Schicksalsort Monza
Alle warten gespannt auf seine Antwort.
Darauf, wie sich Michael Schumacher, Rekordweltmeister der Formel 1 mit sieben Titeln, am Wochenende beim Italien-Grand-Prix in Monza im Anschluss an das Rennen bezüglich seiner Zukunft entscheidet. Ferraris Heimrennen lenkte schon häufiger die Geschicke des 37-jährigen Superstars.
Wenn Michael Schumacher (37) am kommenden Wochenende in Monza wirklich seinen Rücktritt erklärt, dann war sein Besuch am Sonntag bei den "Ferrari Racing Days" auf dem Nürburgring sein letzter Heimat-Auftritt als aktiver Grand-Prix-Pilot. Genau werden wir das erst in ein paar Tagen wissen - aber ein paar Details scheinen wie Blinklichter zu signalisieren: Zielflagge für die erfolgreichste, triumphalste Karriere in der Geschichte des Autorennsports.
Der Entschluss, abzutreten, ist für jeden Supersportler der schwierigste seiner ganzen Laufbahn. "Früher", so formuliert der bekannt risikofreudige Gerhard Berger (47), "haben die Rennfahrer meist mit 30 Jahren aufgehört - froh und dankbar, dass sie überlebt haben." Jahrzehntelang das wichtigste Kriterium in der Formel 1. "Damals war der größte Sieg immer noch, dass du am Leben bleibst", erinnert sich auch der dreimalige Champion Niki Lauda (57).

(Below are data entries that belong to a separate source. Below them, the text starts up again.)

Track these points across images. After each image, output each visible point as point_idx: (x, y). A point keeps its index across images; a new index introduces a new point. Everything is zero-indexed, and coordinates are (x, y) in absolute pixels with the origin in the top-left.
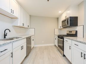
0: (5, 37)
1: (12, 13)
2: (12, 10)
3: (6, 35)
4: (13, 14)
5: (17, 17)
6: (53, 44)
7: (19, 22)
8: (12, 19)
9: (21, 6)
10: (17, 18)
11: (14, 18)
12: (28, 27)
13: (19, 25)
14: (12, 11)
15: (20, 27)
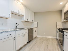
1: (19, 13)
3: (17, 27)
6: (55, 38)
9: (26, 7)
10: (23, 16)
12: (32, 21)
13: (24, 20)
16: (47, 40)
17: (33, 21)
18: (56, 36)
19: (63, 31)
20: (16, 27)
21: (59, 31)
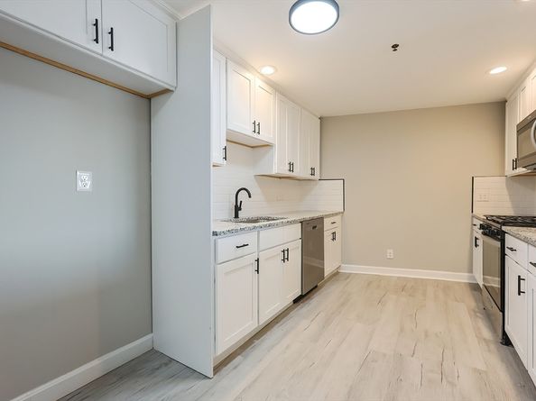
0: (237, 216)
1: (255, 135)
2: (257, 123)
3: (240, 209)
4: (259, 137)
5: (271, 141)
7: (276, 160)
8: (256, 149)
10: (268, 146)
11: (259, 148)
12: (313, 174)
13: (275, 171)
14: (257, 127)
15: (280, 178)
16: (408, 288)
17: (317, 176)
18: (471, 271)
19: (504, 228)
20: (238, 209)
21: (484, 234)
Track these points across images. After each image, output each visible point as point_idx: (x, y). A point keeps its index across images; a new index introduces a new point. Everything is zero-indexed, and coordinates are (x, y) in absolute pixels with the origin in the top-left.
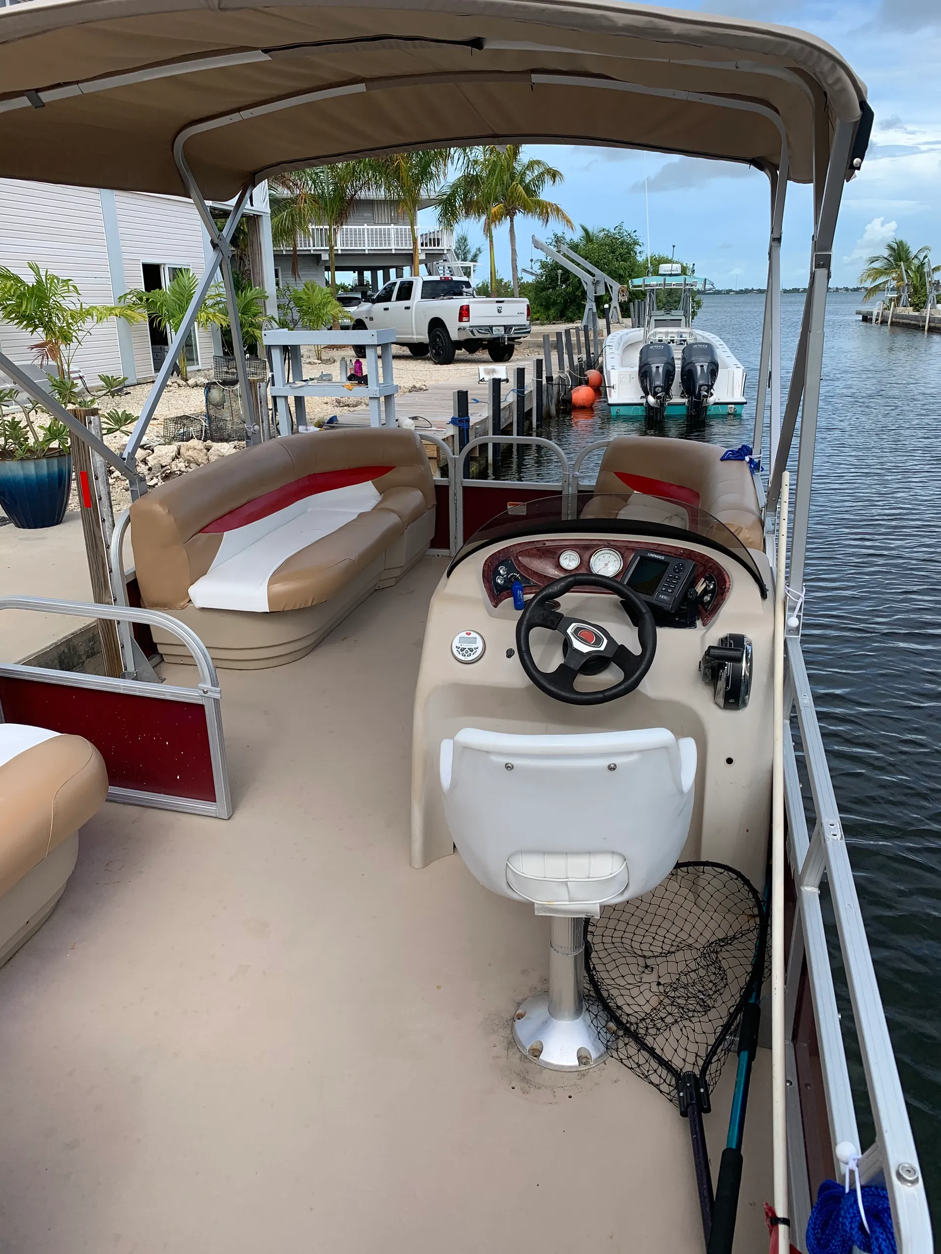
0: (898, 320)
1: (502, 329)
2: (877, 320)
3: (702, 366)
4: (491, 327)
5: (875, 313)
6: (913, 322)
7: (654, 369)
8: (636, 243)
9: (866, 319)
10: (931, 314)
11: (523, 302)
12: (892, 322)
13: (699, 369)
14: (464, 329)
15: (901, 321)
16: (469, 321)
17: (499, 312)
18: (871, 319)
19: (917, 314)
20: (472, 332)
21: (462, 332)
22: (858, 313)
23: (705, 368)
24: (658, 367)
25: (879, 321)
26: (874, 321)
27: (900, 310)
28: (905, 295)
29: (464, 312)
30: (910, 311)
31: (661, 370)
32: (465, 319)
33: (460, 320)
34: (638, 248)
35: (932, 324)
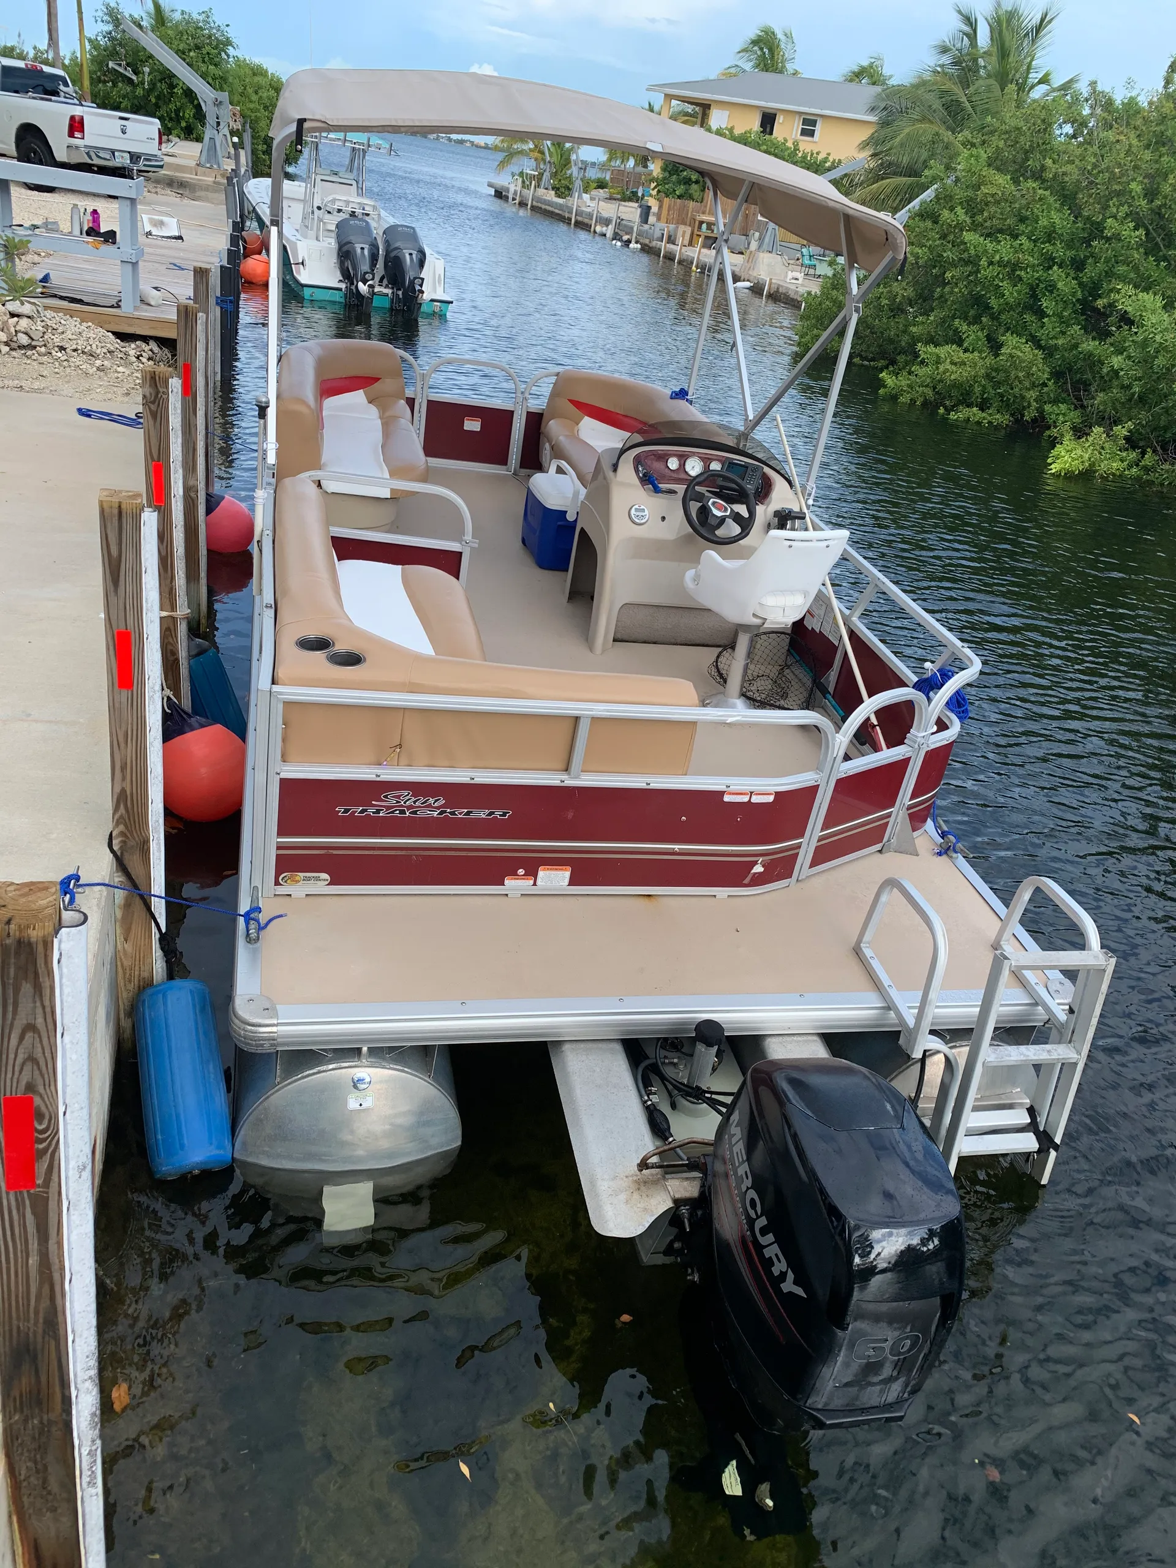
0: (540, 205)
1: (127, 156)
2: (514, 199)
3: (411, 254)
4: (113, 152)
5: (512, 189)
6: (557, 211)
7: (359, 251)
8: (228, 43)
9: (499, 194)
10: (578, 206)
11: (152, 123)
12: (532, 206)
13: (408, 257)
14: (77, 147)
15: (543, 207)
16: (83, 138)
17: (124, 132)
18: (507, 197)
19: (560, 201)
20: (88, 154)
21: (74, 151)
22: (490, 185)
23: (414, 256)
24: (362, 249)
25: (517, 201)
26: (510, 199)
27: (541, 192)
28: (547, 175)
29: (76, 126)
30: (551, 196)
31: (366, 252)
32: (77, 134)
33: (71, 135)
34: (231, 51)
35: (579, 219)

Michael Schumacher wurde gottlob schon in eine wesentlich sicherere Phase der Autos und Rennstrecken hineingeboren, aber er hat auch dafür - mit Berger im Safety Committee - verbissen gekämpft. Vor und nach seinem Beinbruch in Silverstone 1999. Und er hat dank seiner Traumleistung aus dem Sport mehr herausgeholt als jeder andere. Warum sollte er jetzt aufhören, warum weiterfahren? Risiko ist also kein großes Thema mehr, Geld auch nicht, Rekorde sind es schon gar nicht. 89 Siege, 68 Pole-Positions, 75 schnellste Runden, 5009 Runden in Führungskilometern, also fast einmal rund um den Erdball, 1344 WM-Punkte - alles Rekorde für die Ewigkeit. Nur Riccardo Patreses 256 GP-Starts wird Schumacher (derzeit: 245), falls er wirklich aufhört, nicht mehr erreichen. Aber wie er immer gesagt hat: "Ich fahre nicht für die Statistik." Auch nicht unbedingt für die Familie: "Aber wenn ich jemals merke, dass meine Familie unter meiner Karriere leidet, dann höre ich eher mit dem Rennfahren auf!"
Der Superstar steht jetzt an der Weggabelung, der großen Kreuzung seines Lebens. In Monza, dort also, wo schon so viel für ihn Dramatisches passiert ist:
1991 wurde er in nervenaufreibenden nächtlichen Konferenzen in der Villa d'Este am Comer See von seinem ersten Formel-1-Team Jordan zu Benetton umdirigiert - und zerschmetterte prompt gleich darauf ab Monza die Traumkarriere des dreimaligen Weltmeisters Nelson Piquet, seines neuen Stallkollegen - der am Ende der Saison zurücktrat.
"Früher haben die Rennfahrer meist mit 30 aufgehört - froh und dankbar, dass sie überlebt haben."
Gerhard Berger, Ex-Pilot
1996, nach seinem ersten Monza-Sieg für Ferrari, verriet "Schumi" den begeisterten Tifosi die bevorstehende Ankunft seiner Tochter Gina Maria. Heute begeistert sich die Neunjährige längst fürs Reiten, während Sohn Mick (7) ein echter Wildfang ist: mit Fußball, Eishockey und (natürlich) im Go-Kart . . .
2000 brach der angeblich so "seelenlose Computer" Schumacher während der Sieger-Pressekonferenz in Monza in Tränen aus, als ihm bewusst wurde, dass er mit seinem 41. Sieg die Traummarke des sagenhaften Ayrton Senna erreicht hatte.
2003 gelang dem Deutschen in Monza nach einem flammenden Appell von Ferrari-Chef Luca di Montezemolo, was kaum mehr einer für möglich gehalten hatte: die scheinbar schon - ausgerechnet an Kimi Räikkönen und McLaren - verlorene WM noch herumzureißen und in einem sensationellen Endspurt für Ferrari zu gewinnen. Monza - amore mio, für Michael noch mehr als für alle anderen.